Gaston dropped the pen to the floor and yawned. Sometimes his eyes closed and he wobbled until he jerked awake again, and snorted. He gave the impression of having bags under his eyes.
“Reb, what’s happened to make you so sure you’re being followed? Apart from what happened tonight? And if you are right, why you?”
“I already told you about the first—”
“I’m asking about since Pepper Leach was put away,” he told her.
“You do believe what I’ve told you?”
“I believe you, and I want to help you. And I want us to help each other.”
He saw her make up her mind to talk. “When I made the mistake of leaving my cycle out one night, something heavy was used on the wheels, and the tires were slashed. That happened two weeks ago. Fortunately one of my patients insisted on fixing it for me. I feel eyes on me, and get the impression someone’s been watching me. Then I see something move—bushes mostly—and I know whoever’s doing these things is close by but has moved on. It’s happening a lot. And now all this.” She spread her arms to indicate the house. “This was meant to be a horrible, frightening warning. Whoever did it intended to scare me into taking some sort of action—so that he could know how I’d react. If he’d wanted me to die in that closet, he could easily have killed me.

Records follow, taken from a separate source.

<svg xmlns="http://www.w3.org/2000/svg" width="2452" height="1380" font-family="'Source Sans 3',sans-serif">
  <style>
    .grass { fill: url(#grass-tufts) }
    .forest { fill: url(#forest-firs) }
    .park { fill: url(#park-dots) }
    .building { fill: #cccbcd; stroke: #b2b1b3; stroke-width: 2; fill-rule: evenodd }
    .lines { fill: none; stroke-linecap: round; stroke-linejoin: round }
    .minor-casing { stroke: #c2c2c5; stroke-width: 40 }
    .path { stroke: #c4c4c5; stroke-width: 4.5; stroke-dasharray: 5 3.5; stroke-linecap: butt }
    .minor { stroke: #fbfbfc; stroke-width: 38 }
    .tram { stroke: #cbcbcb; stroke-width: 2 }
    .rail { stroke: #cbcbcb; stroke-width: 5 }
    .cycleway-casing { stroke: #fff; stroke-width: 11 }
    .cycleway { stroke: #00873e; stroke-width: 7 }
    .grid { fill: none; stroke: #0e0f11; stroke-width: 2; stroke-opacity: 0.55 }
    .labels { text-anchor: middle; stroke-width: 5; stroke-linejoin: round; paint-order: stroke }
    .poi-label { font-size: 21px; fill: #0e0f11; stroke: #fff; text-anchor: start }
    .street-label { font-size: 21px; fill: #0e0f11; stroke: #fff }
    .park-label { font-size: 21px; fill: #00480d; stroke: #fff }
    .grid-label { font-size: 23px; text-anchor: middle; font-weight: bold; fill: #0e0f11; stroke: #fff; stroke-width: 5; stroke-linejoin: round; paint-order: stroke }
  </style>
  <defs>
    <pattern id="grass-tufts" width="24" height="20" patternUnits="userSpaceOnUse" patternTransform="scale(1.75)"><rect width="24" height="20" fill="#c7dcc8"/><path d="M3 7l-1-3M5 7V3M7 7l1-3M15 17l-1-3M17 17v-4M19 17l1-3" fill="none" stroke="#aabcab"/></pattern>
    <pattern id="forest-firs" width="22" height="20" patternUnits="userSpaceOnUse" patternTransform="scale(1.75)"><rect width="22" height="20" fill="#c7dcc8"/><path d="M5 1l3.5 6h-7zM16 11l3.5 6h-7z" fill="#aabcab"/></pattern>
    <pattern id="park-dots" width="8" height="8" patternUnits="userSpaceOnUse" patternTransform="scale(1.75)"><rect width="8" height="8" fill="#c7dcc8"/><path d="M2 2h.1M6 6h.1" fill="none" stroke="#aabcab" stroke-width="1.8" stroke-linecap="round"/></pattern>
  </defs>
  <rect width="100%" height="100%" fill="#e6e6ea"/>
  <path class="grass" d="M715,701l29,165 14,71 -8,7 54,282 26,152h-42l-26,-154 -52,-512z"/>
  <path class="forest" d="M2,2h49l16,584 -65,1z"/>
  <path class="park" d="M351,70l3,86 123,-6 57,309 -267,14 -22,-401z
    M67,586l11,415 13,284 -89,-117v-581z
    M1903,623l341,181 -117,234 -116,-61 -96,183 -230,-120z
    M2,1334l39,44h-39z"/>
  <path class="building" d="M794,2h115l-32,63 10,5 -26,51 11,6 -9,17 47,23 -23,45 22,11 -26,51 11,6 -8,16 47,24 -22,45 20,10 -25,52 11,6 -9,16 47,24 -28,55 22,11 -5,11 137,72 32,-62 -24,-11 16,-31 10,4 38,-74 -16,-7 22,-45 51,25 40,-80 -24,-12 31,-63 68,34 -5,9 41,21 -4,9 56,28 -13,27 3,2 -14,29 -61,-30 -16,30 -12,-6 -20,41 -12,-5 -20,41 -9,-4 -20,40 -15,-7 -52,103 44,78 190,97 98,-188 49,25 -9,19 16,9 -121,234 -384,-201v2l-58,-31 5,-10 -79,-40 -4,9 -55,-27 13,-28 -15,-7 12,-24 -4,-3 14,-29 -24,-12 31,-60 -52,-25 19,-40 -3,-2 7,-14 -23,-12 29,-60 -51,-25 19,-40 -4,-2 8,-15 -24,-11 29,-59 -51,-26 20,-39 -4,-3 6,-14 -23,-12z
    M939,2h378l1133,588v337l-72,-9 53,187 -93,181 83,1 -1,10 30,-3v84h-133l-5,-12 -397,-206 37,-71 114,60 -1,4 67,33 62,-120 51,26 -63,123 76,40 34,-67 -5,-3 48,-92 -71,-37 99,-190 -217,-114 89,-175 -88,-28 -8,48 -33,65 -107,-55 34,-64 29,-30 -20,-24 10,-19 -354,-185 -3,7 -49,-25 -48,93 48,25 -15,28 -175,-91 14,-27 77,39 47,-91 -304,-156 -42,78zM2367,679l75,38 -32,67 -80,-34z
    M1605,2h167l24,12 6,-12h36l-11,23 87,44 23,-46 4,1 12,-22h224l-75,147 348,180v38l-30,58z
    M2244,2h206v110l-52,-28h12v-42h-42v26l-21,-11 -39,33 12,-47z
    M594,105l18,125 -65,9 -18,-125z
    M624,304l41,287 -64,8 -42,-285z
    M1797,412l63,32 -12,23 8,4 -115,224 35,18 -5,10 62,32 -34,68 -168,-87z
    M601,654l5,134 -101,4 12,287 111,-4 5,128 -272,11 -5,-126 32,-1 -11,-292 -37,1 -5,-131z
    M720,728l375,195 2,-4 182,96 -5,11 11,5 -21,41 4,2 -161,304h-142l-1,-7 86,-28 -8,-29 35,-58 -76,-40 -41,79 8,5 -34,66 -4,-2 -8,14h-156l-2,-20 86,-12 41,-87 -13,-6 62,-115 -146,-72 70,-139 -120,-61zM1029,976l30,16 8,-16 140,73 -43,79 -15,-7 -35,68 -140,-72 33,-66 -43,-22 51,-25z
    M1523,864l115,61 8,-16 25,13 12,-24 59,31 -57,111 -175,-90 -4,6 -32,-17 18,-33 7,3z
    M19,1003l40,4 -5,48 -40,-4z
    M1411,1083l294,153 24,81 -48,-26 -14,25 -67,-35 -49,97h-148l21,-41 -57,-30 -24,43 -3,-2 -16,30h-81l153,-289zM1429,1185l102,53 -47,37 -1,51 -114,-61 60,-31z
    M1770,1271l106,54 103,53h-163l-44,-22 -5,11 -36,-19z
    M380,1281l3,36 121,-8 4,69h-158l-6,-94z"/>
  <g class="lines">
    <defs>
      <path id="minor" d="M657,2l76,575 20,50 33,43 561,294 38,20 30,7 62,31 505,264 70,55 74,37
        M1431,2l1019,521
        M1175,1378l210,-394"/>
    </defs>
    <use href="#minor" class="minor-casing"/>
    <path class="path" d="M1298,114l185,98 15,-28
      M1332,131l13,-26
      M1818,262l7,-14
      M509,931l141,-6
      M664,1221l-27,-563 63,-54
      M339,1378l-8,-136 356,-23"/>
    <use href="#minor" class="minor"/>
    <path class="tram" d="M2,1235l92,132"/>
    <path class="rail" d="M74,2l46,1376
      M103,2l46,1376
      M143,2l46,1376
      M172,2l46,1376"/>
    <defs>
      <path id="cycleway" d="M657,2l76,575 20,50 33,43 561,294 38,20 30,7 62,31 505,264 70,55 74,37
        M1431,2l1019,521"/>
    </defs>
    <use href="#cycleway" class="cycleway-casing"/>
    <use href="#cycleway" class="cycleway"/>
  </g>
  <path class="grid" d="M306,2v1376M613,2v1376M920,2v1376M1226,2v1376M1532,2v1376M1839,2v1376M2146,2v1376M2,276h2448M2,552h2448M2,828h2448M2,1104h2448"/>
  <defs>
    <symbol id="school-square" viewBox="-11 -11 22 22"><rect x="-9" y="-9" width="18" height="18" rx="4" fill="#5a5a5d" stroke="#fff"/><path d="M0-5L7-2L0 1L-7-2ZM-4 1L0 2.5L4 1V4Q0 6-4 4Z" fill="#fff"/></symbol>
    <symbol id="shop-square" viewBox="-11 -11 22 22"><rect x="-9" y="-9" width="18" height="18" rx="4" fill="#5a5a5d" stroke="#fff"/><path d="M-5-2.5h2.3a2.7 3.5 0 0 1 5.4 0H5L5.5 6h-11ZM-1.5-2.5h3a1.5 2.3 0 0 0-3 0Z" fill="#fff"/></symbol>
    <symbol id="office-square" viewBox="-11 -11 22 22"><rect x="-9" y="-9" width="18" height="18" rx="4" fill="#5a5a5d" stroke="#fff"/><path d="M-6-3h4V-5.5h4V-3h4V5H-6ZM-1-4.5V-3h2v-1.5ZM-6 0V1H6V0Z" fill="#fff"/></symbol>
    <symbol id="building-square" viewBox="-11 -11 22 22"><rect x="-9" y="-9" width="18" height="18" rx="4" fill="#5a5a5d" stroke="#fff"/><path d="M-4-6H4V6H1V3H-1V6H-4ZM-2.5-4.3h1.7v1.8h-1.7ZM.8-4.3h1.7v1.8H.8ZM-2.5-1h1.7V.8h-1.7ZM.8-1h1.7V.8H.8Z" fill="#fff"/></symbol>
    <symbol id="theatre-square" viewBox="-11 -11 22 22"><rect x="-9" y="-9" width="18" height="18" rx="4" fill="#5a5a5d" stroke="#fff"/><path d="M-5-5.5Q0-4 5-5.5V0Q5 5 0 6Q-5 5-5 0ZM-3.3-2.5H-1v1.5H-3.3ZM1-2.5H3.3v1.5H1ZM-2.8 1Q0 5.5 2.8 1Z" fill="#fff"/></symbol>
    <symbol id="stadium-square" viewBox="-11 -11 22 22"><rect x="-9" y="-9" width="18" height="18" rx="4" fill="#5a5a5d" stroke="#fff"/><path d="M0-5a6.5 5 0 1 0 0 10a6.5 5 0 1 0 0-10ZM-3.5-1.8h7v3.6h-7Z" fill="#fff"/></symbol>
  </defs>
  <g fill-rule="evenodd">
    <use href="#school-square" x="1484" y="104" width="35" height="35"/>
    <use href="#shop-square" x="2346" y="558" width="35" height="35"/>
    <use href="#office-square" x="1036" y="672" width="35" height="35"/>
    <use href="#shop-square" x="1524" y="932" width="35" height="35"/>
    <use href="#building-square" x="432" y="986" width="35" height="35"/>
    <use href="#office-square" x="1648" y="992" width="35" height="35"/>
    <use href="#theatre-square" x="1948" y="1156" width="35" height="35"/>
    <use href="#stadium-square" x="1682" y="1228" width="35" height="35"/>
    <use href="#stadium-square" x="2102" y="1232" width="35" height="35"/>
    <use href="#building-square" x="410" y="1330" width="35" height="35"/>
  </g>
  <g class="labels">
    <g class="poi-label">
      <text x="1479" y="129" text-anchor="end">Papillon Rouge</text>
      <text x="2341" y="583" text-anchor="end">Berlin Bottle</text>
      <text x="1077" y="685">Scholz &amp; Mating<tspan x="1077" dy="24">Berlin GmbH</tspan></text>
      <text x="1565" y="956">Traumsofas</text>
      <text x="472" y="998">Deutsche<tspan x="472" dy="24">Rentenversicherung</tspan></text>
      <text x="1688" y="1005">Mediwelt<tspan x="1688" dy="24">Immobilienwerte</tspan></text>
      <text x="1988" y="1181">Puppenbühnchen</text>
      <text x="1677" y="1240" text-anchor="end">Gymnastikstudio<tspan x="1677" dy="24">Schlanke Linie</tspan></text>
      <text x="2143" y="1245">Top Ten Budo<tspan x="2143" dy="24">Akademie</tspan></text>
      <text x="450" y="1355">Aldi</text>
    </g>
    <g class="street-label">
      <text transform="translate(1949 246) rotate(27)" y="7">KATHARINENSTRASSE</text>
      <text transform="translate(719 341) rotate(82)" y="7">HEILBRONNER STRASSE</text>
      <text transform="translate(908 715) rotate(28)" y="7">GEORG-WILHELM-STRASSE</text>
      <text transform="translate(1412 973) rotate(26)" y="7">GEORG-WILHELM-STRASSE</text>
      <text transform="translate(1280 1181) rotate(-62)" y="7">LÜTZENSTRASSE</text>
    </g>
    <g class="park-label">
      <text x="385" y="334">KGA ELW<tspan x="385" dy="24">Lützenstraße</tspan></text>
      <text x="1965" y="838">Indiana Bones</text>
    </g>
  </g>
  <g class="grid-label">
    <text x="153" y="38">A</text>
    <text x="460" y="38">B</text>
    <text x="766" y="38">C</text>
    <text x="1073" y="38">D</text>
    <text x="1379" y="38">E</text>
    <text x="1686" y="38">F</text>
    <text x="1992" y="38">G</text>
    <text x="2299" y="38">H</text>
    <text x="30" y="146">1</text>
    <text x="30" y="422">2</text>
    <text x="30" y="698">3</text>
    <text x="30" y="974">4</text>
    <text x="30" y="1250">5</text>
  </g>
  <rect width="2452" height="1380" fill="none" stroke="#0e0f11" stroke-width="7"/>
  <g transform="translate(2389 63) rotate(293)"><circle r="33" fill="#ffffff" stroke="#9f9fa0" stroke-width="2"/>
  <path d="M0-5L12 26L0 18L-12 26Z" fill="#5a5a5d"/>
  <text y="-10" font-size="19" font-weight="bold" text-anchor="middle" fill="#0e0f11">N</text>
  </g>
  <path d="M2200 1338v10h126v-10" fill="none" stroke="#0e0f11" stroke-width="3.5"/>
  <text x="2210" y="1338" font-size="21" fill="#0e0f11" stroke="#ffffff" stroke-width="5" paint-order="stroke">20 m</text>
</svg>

“Then there was poor Gaston. What kind of person attempts to kill a helpless little dog?”
Marc glanced at the dog, who had stretched out on his back, with all four legs sticking up in the air, and who was snoring and chomping in his sleep.
“He likes to sleep that way sometimes,” Reb commented. “Marc, do you think someone broke in to put glass in Gaston’s food?”
“I surely do. And I believe he came through the window.”
Her great, relieved sigh exhilarated him. He was in a bad way with Reb. Marc didn’t want to look very far into the future. Too much could happen in too short a time, and it didn’t all have to be good.
“It wouldn’t be human if you weren’t scared about being alone with all this.”
She looked into his eyes, and, not for the first time, Marc was certain Reb knew something useful about Amy’s death. She might have no knowledge of what it was, but it was there and waiting for the right circumstances to trigger its revelation. He told her, “You aren’t on your own now. You’re with me. This man isn’t brave; this is a coward who attacks women. I’m taking you back to Clouds End with me where I can make sure you aren’t vulnerable.”